Like life, football is rich in Kafkaesque situations. And Bruno Labbadia has also experienced one or the other. How things went on Saturday when he lost 4-1 with Hertha against Werder Bremen, that hadn’t been in his vita before.
When he was still answering questions from the TV stations, they reported Picture newspaper in their online edition already that a “decision has been made” – against Labbadia. The initially unconfirmed report was shown to Labbadia in a live interview, and what was admirable: he had his emotions largely under control. But he also said bluntly: “Of course we lack the arguments, this is a shitty situation that we don’t like at all.”
Then he went back to the catacombs, spoke briefly with manager Michael Preetz, who must also fear for his job, and waited until shortly before 10 p.m. before he was supposed to comment again at the press conference – on a written question submitted by the press spokesman Herthas read. He has not yet received any feedback from management, said Labbadia. “I got to know and appreciate the people in Berlin so much that you first come to me before you go public. We have such a clear relationship with each other.”

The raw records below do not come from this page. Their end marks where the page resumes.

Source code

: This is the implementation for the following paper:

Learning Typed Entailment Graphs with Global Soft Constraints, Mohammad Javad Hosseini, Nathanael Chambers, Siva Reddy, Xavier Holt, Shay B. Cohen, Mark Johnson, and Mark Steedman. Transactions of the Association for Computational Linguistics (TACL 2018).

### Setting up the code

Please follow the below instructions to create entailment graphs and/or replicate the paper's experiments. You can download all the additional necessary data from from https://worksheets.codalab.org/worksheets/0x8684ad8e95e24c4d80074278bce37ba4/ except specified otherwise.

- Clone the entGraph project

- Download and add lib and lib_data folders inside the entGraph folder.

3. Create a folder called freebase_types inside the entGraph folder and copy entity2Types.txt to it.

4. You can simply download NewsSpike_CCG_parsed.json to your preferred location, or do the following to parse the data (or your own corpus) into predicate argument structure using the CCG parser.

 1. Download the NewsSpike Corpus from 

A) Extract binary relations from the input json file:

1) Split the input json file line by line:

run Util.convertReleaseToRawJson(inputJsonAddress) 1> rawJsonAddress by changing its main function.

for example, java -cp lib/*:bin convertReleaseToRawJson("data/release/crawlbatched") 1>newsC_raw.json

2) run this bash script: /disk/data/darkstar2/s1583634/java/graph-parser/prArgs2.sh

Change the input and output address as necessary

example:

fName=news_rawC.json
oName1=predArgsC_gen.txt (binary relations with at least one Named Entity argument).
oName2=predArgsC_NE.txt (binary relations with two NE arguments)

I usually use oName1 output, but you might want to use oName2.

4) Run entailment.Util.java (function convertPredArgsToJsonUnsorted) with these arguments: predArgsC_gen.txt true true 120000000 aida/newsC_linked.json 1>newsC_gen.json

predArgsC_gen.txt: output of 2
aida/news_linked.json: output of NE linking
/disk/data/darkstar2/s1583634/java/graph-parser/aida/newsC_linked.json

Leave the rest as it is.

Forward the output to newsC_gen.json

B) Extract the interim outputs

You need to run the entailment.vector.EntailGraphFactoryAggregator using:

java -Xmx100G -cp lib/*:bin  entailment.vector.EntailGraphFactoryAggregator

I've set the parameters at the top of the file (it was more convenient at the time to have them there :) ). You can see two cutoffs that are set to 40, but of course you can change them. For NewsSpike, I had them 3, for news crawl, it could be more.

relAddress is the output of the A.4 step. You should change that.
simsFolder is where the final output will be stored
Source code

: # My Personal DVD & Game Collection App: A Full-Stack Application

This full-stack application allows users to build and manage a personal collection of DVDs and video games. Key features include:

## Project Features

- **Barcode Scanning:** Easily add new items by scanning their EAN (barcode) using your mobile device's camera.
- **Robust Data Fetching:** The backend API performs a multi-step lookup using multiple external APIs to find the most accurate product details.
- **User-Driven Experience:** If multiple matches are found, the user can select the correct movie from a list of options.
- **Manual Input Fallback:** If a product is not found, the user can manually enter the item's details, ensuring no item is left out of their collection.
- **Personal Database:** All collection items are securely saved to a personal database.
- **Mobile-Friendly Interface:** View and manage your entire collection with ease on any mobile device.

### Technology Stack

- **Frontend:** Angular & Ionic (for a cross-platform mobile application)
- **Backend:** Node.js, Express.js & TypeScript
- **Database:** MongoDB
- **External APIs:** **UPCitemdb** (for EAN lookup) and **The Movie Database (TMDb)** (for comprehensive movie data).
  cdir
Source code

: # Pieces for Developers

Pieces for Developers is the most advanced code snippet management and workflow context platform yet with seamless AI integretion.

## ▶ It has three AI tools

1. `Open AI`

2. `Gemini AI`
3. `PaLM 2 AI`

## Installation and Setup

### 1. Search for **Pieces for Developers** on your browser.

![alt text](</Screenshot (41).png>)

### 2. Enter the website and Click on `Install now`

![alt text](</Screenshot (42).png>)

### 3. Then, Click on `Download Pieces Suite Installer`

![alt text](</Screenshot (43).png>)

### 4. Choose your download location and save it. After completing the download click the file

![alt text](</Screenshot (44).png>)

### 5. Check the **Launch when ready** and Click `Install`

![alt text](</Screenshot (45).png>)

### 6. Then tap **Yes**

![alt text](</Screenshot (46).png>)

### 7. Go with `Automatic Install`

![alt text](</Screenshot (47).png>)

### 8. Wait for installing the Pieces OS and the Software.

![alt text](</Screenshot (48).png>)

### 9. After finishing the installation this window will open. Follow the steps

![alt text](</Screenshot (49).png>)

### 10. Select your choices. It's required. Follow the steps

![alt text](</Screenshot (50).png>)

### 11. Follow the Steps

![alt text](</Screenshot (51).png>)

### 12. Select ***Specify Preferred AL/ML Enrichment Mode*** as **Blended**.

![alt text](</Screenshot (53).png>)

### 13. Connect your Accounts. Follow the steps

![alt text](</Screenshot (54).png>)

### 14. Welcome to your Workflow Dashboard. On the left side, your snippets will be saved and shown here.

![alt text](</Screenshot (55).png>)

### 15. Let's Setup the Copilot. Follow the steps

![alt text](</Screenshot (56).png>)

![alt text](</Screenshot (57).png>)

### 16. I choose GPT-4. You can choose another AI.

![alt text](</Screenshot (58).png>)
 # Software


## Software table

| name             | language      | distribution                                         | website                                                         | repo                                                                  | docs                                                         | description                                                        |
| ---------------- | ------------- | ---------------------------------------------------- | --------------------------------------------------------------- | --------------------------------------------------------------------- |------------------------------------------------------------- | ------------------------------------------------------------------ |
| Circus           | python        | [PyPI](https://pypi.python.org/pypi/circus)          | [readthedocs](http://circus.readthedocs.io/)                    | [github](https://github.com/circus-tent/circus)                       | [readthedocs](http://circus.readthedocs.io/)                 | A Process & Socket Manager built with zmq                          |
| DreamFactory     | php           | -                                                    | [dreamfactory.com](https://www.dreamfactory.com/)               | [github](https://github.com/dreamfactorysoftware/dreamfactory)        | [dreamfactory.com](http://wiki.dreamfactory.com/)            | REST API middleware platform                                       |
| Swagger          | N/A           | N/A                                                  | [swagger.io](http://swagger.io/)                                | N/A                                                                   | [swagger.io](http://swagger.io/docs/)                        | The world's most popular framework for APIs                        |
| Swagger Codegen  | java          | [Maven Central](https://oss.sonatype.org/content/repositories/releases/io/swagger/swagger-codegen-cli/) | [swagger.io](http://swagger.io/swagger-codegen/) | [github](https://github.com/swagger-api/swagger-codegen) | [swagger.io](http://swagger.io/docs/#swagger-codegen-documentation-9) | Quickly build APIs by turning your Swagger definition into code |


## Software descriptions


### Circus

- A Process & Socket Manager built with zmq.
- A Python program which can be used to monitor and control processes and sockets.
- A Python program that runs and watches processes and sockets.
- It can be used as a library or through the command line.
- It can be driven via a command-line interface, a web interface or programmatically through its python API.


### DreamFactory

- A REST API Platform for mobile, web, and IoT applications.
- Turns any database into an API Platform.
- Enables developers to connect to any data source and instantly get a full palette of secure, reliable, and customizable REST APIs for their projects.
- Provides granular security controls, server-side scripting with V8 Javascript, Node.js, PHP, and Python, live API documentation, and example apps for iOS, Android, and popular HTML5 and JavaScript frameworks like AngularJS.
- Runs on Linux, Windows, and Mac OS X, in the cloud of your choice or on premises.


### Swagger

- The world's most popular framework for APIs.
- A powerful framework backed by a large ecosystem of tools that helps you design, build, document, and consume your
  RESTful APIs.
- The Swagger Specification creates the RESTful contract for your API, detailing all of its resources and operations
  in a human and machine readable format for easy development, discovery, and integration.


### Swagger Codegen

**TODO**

Almost at the same time, Preetz reminded the ZDF sports studio that January was “the month we wanted to score”. The last games against Bielefeld, Cologne, Hoffenheim and Werder were “a single disappointment” that one now has to deal with. So basically it was to be assumed that the end of Labbadias is sealed. The most promising candidate is temporarily Pal Dardai, who had coached Hertha until 2019 and is currently working in the youth department. So far, Hertha has only collected 17 points in 18 games. That is very little for a team that has been upgraded with the millions from investor Lars Windhorst.
That a lot of things are going in the wrong direction at Hertha BSC became obvious in the 21st minute of the game against Bremen. The Herthaners were 0: 1 behind, thanks to a goal from a striker that they themselves awarded Werder (Davie Selke) when they were awarded a very flattering penalty. Matheus Cunha had been fouled and competed himself. He took a tripping start-up – and shot so weakly that it was comparatively easy for Werder’s goalkeeper Jiri Pavlenka to parry the ball.
Strange Day Prologue: A demonstration against President Gegenbauer and Manager Preetz
The thoroughly strange Saturday had a curious start, especially for Preetz: A low three-digit number of Hertha fans gathered in front of the stadium to demonstrate against the whereabouts of President Werner Gegenbauer and Manager Preetz. The fact that the initiator of the event has strong roots in the “lateral thinker scene” also caused irritation among fans who are critical of the duo, which has been in power for years. In the end, the most visible signs that were set were a few posters that were hung in the nearby Hanns-Braun-Strasse on the way to the office. There were no incidents. What they didn’t suspect then: That Labbadia, 54, had made a very resolute decision. Striker Dodi Lukébakio, one of the most expensive players in the club’s history, was not even on the bench for “sporting reasons”.
He paid for his share of the last three games without a Hertha win and Hertha goal in a row (in Bielefeld and Cologne and against Hoffenheim). The fact that it was Selke of all people who scored a penalty (foul on Schmid) to lead Bremen could have been cheered by cynics among the Berlin supporters as breaking a spell; Selke nominally still belongs to the Berliners and is only loaned to the Bremer. This was followed by the aforementioned miss from Cunha and another example of the effectiveness of the Bremen team. Because they largely left the ball to the Berliners, but expanded their leadership. After a corner, central defender Ömer Toprak headed 2-0 (29th).
The Berliner was hardly to be blamed for their commitment. But: They hardly got any really compelling chances against the defensively solid Bremer, the highlight of the first half was a shot from 18 meters from Maximilian Mittelstädt. Until the tide seemed to turn in stoppage time in the first half. Jhon Córdoba headed a really good cross from right-back Peter Pekarik into the Bremen goal from close range.
After the break, the Berliners pushed against TSG Hoffenheim in a similar way as they did during the week (0: 3). “It was impressive how they kept going,” said Werder’s coach Florian Kohfeldt about Hertha. His Berlin colleague Labbadia gradually changed offensive forces – but not Fortune. The greatest danger was again Córdoba with a long-range shot, which Pavlenka parried (55th).
But then Labbadia had to watch fainted as his midfield favored Bremen’s third and fourth goals with blackouts. First the players marveled at an excellent pass from Maximilian Eggestein to Leo Bittencourt (57th), who was completely free in the Berlin penalty area, was able to turn and shoot in – a goal delicacy. After a clear chance through Cunha (67th), the late substitute Joshua Sargent finally hit with a long shot because he was served by Niklas Stark and not attacked by Guendouzi before goalkeeper Alexander Schwolow could not get his arms up properly (77th). And thus probably sealed the end for Labbadia.